Le développement de la colonisation agricole (café, coprah) et surtout industrielle (nickel, mais aussi chrome et cobalt) implique le recrutement des autochtones et l'introduction en masse d'une main-d'oeuvre immigrée javanaise et indochinoise. On passe alors de cinq à vingt brigades de gendarmerie pour encadrer les populations de cette colonie lointaine, mais économiquement rentable. Cet éparpillement est favorable à une meilleure prise en compte des revendications des tribus. Parallèlement, le capitaine Harelle, puis surtout le capitaine Meunier (1931-1935), décidèrent d'appliquer sur le terrain la Nouvelle politique indigène (NPI) prônée par l'État.

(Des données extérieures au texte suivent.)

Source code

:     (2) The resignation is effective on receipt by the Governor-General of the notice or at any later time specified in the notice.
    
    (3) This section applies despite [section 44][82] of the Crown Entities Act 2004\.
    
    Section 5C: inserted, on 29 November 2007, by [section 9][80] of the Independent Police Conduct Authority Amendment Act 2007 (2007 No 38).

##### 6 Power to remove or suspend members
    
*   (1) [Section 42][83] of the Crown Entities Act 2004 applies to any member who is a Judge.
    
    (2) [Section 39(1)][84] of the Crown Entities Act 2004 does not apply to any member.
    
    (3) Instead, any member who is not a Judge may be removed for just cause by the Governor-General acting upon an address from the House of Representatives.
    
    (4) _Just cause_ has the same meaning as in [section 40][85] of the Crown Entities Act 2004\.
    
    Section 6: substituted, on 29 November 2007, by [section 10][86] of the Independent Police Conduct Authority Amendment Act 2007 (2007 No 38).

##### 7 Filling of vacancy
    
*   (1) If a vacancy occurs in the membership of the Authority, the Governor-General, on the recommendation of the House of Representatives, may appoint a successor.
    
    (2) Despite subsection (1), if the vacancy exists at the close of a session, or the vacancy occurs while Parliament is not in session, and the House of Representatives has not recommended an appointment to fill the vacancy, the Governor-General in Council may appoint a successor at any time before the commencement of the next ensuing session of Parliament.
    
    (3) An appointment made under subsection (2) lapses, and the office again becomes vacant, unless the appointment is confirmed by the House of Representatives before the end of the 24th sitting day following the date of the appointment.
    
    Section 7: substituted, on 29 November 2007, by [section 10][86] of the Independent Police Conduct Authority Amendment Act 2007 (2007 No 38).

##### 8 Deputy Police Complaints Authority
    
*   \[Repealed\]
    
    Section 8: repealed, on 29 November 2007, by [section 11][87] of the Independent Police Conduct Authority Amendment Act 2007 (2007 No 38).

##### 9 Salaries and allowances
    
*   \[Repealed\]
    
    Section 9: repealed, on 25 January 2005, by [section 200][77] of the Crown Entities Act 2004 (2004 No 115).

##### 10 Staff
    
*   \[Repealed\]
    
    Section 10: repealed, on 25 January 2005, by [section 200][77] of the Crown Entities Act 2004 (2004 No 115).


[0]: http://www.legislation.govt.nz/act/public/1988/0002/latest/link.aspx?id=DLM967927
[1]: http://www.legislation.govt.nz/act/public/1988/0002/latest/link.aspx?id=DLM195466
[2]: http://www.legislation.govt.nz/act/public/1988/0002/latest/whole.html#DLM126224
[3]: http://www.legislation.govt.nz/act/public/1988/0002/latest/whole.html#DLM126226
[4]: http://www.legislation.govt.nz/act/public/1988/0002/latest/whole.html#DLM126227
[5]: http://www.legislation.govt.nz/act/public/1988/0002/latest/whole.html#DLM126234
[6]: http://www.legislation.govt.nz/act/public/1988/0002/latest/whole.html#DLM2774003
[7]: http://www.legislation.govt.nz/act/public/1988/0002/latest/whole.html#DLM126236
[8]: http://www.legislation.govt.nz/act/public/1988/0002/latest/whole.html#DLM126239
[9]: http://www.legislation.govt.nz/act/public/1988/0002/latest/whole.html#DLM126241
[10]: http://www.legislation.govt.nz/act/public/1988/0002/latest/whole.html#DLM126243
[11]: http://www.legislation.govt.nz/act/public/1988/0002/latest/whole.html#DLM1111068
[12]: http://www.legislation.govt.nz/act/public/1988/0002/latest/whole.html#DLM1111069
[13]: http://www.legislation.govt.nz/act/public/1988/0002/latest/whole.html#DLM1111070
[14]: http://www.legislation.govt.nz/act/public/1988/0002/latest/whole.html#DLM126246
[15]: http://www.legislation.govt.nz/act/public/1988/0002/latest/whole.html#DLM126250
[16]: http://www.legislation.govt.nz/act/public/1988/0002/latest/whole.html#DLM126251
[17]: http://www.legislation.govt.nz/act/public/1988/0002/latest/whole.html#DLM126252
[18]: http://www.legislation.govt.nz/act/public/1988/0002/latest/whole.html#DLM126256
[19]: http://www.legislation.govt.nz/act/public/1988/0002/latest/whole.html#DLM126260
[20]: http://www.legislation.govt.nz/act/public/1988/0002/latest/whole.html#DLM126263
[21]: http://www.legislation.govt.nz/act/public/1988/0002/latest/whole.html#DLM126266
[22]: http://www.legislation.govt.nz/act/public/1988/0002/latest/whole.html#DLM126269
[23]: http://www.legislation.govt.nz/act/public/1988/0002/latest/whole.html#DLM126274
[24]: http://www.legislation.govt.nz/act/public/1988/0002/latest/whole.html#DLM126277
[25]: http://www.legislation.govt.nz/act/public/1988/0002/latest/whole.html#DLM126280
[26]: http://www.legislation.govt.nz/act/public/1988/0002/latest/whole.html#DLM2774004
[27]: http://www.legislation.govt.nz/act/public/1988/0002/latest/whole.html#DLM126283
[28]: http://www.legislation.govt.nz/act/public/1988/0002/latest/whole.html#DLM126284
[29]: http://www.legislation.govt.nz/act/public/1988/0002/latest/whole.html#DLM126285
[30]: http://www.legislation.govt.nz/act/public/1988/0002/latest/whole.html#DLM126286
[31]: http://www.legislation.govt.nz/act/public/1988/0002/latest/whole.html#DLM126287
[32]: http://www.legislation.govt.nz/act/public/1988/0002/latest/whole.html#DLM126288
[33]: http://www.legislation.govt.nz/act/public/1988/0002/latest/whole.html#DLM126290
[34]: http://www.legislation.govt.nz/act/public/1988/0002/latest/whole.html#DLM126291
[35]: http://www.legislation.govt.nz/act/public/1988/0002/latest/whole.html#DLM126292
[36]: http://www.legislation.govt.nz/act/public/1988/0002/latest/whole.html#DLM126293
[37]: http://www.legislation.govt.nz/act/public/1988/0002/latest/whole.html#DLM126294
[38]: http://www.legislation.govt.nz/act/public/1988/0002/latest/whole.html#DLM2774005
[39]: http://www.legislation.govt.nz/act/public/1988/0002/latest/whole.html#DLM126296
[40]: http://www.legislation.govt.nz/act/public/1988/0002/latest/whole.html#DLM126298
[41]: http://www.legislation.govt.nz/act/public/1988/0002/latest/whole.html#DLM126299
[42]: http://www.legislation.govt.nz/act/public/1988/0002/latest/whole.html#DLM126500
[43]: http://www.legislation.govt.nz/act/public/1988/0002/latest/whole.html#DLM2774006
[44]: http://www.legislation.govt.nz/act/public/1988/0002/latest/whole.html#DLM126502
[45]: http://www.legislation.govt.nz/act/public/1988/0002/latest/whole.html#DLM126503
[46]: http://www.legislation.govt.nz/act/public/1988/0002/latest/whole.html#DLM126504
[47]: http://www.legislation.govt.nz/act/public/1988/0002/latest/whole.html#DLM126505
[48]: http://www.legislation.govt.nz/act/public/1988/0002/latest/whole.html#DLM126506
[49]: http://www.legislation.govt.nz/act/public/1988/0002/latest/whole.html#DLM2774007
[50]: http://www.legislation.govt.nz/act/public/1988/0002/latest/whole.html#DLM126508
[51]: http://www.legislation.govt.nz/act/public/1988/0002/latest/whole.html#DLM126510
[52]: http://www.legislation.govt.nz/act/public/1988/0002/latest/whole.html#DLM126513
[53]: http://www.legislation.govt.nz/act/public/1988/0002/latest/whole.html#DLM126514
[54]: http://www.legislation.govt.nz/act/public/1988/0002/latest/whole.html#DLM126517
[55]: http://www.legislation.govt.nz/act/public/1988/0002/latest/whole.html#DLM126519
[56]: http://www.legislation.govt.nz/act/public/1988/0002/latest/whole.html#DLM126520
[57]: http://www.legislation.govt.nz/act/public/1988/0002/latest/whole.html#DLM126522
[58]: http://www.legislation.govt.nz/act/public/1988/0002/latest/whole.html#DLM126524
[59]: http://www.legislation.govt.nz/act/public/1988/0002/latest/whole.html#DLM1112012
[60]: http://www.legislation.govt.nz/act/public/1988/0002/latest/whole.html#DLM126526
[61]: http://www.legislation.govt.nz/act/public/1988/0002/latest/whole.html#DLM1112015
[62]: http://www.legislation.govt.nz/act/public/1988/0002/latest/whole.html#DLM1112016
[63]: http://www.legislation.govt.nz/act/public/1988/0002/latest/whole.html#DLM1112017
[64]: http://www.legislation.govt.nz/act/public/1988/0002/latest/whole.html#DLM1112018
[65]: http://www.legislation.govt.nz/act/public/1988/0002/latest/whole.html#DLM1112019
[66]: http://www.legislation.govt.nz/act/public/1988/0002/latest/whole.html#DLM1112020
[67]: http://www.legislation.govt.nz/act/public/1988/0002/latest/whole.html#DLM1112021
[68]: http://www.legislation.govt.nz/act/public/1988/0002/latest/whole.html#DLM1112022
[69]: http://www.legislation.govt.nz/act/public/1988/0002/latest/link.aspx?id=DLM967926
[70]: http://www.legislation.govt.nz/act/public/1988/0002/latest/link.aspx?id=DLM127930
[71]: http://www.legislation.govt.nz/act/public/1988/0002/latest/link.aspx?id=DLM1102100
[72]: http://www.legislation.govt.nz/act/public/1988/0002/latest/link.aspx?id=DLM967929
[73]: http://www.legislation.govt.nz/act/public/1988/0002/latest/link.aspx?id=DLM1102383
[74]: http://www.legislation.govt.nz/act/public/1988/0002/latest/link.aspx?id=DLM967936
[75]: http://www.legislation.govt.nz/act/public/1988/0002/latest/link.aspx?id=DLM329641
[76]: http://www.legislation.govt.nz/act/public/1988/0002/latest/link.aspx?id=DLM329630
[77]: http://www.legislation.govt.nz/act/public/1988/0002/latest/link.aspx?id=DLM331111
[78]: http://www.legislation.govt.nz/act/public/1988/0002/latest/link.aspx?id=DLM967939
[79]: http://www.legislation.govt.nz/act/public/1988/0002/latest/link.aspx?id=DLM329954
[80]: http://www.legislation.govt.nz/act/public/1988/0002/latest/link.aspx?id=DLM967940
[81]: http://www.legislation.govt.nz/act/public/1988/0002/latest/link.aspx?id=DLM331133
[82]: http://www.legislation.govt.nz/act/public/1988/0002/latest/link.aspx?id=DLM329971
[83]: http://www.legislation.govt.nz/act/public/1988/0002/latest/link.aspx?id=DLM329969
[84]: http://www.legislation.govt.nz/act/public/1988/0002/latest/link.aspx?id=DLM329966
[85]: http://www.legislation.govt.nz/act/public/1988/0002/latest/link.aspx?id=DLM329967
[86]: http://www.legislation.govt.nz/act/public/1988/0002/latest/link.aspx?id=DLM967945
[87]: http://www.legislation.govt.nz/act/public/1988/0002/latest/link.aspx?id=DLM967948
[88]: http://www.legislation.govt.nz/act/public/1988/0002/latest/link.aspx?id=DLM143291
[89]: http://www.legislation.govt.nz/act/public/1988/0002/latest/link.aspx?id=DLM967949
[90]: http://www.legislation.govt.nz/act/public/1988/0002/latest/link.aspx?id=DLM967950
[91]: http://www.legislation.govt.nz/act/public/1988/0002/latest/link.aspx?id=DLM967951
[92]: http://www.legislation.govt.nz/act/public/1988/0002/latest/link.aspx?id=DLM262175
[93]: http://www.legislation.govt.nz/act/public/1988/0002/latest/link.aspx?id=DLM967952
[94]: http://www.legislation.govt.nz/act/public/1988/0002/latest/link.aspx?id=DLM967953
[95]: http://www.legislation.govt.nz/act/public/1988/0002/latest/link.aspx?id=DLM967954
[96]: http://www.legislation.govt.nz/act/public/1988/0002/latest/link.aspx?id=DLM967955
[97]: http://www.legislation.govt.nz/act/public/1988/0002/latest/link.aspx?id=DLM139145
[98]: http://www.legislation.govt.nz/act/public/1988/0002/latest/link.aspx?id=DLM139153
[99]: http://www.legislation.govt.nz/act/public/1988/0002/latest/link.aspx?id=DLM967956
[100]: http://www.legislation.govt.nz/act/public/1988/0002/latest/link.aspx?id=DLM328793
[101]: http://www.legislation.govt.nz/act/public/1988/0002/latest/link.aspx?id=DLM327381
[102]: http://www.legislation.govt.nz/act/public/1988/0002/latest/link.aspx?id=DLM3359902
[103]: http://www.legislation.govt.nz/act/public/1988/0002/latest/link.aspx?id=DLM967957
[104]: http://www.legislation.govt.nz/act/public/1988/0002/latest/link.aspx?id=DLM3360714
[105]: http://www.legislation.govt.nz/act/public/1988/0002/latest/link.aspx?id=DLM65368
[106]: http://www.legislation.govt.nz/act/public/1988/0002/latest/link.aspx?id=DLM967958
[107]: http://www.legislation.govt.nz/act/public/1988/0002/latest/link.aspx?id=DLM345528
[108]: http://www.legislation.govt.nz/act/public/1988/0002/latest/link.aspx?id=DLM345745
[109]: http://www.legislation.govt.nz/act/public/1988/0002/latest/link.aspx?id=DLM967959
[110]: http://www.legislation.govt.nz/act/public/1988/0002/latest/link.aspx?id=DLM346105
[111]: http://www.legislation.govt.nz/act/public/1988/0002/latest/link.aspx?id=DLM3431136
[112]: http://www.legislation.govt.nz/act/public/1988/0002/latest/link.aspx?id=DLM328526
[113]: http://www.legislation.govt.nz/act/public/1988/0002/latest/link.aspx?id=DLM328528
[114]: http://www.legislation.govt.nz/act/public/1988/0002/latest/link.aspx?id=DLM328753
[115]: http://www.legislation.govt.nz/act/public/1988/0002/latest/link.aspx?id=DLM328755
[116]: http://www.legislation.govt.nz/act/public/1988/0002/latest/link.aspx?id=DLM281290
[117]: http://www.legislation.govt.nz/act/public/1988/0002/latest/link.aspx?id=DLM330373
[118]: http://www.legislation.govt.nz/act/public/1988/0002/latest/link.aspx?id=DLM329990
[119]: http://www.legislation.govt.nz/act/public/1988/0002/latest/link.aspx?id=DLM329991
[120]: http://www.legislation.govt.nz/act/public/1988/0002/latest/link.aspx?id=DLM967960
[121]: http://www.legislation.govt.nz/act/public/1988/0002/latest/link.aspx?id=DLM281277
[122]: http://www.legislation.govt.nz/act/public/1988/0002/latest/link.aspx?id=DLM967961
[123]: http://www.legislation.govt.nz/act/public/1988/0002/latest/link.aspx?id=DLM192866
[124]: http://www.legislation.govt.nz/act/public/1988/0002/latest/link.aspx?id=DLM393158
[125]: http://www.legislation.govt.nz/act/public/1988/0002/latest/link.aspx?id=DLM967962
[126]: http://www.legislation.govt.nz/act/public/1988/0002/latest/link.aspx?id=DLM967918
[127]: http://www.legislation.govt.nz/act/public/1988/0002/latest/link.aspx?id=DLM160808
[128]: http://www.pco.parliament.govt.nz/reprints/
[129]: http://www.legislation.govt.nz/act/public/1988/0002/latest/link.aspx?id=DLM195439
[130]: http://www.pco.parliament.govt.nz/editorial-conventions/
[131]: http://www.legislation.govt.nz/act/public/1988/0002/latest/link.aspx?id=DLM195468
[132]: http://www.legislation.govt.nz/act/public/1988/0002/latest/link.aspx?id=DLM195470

Le gouverneur Siadous déclare en effet, en 1933, devant le Conseil général calédonien, connu pour son conservatisme : " La France, même dans les pays où le peuplement européen est possible, respecte l'autochtone et considère qu'elle doit lui ménager les voies vers une amélioration progressive de son sort dans le cadre des intérêts de la collectivité coloniale ".

Or, depuis avril 1900, les gendarmes sont aussi syndics des affaires indigènes. Aussi, c'est tout naturellement que le capitaine Meunier appliqua les consignes métropolitaines. Son œuvre fut trop longtemps réduite par l'historiographie locale à l'amélioration de l'habitat traditionnel. En fait, il fit aussi modifier nombre d'antiques coutumes (réduction des mariages arrangés, contrôle de la médecine traditionnelle) et il protégea les Canaques des excès de la colonisation (interdiction de la vente d'alcool, limitation des corvées, vérification des balances des commerçants). Ses nombreuses circulaires furent reprises par ses successeurs, et elles servirent de base, en 1937, à la publication d'un Vade mecum du gendarme explicitant sa mission civilisatrice. Jean-Marie Lambert partage cette conception des gendarmes-médiateurs culturels lorsqu'il conclut son chapitre sur la NPI : " Ils leur font sauter quelques siècles, leur ouvrent les portes d'une réalité qu'ils ne peuvent plus ignorer. En leur faisant construire maisons et dispensaires, ils leur apportent le goût d'un bien-être, gage de vie. En leur apportant leur protection, ils leur apprennent à se défendre. Même leurs interdictions peuvent être considérées comme bénéfiques, tendant à donner - ou à améliorer - une discipline désormais indispensable à un peuple qui n'en avait jusqu'alors guère ressenti la nécessité ".

Récemment, le colonel Spillman précisait, à propos de la Polynésie, que " les gendarmes qui ont servi et qui servent encore sur ce territoire ne sont rien d'autres que des agents d'exécution. Ils ne sont pas, et c'est heureux, responsables des politiques mise en oeuvre par les gouvernements de l'État ". Cette affirmation vaut tout autant pour l'action, fort contrastée dans le temps, de la gendarmerie en Calédonie, qui a été orientée par les directives gouvernementales. Le décalage chronologique entre les deux évolutions s'explique avant tout par la distinction entre colonie de comptoir, en Polynésie, et colonie de peuplement, en Calédonie.